### [WHAT THE TASK REQUIRES]
Transcribe the listing below only from the line with "bottle [617,241,636,271] -> none" up to and including the line with "grey bucket [235,677,303,782]".

┄┄┄┄┄┄┄┄┄┄

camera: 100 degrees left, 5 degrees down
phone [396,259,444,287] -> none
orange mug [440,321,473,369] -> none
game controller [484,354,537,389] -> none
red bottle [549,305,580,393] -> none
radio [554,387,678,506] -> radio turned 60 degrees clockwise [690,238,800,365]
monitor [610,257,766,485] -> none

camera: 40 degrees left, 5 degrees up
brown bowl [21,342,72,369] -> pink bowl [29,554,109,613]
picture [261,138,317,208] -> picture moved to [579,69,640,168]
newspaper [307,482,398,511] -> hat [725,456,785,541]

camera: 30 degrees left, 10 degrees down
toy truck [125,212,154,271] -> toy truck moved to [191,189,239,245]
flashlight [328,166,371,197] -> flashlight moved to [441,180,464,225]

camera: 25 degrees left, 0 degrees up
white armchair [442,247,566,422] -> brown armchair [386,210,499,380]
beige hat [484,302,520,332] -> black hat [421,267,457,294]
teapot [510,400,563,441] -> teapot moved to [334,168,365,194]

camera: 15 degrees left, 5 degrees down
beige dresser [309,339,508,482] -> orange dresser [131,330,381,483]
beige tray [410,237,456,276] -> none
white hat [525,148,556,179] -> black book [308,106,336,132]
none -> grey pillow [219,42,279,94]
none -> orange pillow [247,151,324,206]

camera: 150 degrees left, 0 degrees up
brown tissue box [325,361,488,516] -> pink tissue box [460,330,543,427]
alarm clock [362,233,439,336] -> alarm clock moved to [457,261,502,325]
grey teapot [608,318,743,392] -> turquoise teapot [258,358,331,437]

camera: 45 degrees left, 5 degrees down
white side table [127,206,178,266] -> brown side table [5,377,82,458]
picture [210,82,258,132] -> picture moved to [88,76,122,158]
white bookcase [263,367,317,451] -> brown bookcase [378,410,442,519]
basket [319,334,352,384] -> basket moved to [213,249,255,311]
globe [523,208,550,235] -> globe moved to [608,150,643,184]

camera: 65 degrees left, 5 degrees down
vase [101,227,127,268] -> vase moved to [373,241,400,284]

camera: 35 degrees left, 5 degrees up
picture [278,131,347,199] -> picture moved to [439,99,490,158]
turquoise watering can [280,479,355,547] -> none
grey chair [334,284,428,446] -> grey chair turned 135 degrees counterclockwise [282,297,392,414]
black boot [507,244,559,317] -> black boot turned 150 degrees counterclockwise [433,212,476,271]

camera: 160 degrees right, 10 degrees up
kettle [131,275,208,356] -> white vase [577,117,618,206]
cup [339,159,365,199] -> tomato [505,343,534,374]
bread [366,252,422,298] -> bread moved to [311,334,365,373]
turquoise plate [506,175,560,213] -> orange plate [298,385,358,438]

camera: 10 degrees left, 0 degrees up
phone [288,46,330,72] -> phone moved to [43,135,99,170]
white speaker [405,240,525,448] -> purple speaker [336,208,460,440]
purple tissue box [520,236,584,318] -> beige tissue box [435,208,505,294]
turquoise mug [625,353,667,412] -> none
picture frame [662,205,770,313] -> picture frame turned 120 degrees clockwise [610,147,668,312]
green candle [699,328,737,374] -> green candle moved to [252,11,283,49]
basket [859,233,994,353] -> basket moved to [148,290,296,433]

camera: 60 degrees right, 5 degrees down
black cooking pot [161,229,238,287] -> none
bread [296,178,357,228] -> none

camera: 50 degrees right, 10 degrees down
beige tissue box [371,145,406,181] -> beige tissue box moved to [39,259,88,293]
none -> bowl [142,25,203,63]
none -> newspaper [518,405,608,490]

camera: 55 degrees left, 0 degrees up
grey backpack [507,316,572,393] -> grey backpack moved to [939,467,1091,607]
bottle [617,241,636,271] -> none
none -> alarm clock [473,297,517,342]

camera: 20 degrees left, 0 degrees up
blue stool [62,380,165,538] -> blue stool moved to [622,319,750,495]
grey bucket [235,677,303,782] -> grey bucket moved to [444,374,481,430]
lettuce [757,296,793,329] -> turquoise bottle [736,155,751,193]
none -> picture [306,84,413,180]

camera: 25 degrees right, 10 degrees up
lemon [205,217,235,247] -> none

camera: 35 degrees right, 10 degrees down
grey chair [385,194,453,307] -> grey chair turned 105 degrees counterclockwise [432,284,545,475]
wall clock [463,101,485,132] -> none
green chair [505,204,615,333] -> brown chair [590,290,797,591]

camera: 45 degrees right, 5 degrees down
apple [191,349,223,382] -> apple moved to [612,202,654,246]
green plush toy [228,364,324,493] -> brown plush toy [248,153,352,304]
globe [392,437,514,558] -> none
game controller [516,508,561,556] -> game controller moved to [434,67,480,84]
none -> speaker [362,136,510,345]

┄┄┄┄┄┄┄┄┄┄

### [WRITTEN REPLY]
bottle [617,241,636,271] -> none
none -> alarm clock [473,297,517,342]

camera: 20 degrees left, 0 degrees up
blue stool [62,380,165,538] -> blue stool moved to [622,319,750,495]
grey bucket [235,677,303,782] -> grey bucket moved to [444,374,481,430]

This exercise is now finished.